AIM 1 ▸ Copy a passage word for word from the frugality post below. Begin at the words "It may not seem" and stop after "you DO have!".
AIM 2 ▸ According to the frugality post below, how is the writer's pantry stocked?
AIM 3 ▸ In the frugality post below, list every frugal habit named in the sentence that begins "I shop the discount racks".

SOURCE TEXT ▸

>>

Monday, May 31, 2010

That "Bang for Your Buck" Thing

It may not seem like it some times, but I'm a pretty frugal person. You might even be right to call me a bit of a miser sometimes. I shop the discount racks (at discount stores!) for clothing, wait for Christmas or my birthday to ask for a coveted item and cross my fingers that I get it, and will keep mending and re-mending the same thin fabric shopping bags instead of shelling out the 99 cents for a new one - unless they're running a promo at the store where they give you a free one. That pantry of mine? You know, the one with the gazillion flours? Stocked pretty much exclusively via sales at Bulk Barn. There's a reason why I fared so well on my co-op placement... when you have very little, you figure out how to
use what you DO have!

<<

INFORMATION GIVEN ▸
>>

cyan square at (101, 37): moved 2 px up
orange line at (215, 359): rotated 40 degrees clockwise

<<
>>

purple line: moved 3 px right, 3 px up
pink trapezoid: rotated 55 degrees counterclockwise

<<

TASK ANSWER 1 ▸
It may not seem like it some times, but I'm a pretty frugal person. You might even be right to call me a bit of a miser sometimes. I shop the discount racks (at discount stores!) for clothing, wait for Christmas or my birthday to ask for a coveted item and cross my fingers that I get it, and will keep mending and re-mending the same thin fabric shopping bags instead of shelling out the 99 cents for a new one - unless they're running a promo at the store where they give you a free one. That pantry of mine? You know, the one with the gazillion flours? Stocked pretty much exclusively via sales at Bulk Barn. There's a reason why I fared so well on my co-op placement... when you have very little, you figure out how to
use what you DO have!

TASK ANSWER 2 ▸ Almost entirely through sales at Bulk Barn.

TASK ANSWER 3 ▸
- Shopping the discount racks at discount stores for clothing
- Waiting for Christmas or a birthday to ask for a coveted item
- Mending and re-mending the same thin fabric shopping bags instead of paying 99 cents for a new one